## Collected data

**********

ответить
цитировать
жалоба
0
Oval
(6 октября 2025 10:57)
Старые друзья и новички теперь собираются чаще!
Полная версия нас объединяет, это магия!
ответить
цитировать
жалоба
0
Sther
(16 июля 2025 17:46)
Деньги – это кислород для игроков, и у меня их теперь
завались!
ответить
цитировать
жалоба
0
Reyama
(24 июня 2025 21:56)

**********

## Prompt
Switch every "жалоба" in the listing to "пожаловаться" and give all the lines again, with nothing else changed.

## Solution
ответить
цитировать
пожаловаться
0
Oval
(6 октября 2025 10:57)
Старые друзья и новички теперь собираются чаще!
Полная версия нас объединяет, это магия!
ответить
цитировать
пожаловаться
0
Sther
(16 июля 2025 17:46)
Деньги – это кислород для игроков, и у меня их теперь
завались!
ответить
цитировать
пожаловаться
0
Reyama
(24 июня 2025 21:56)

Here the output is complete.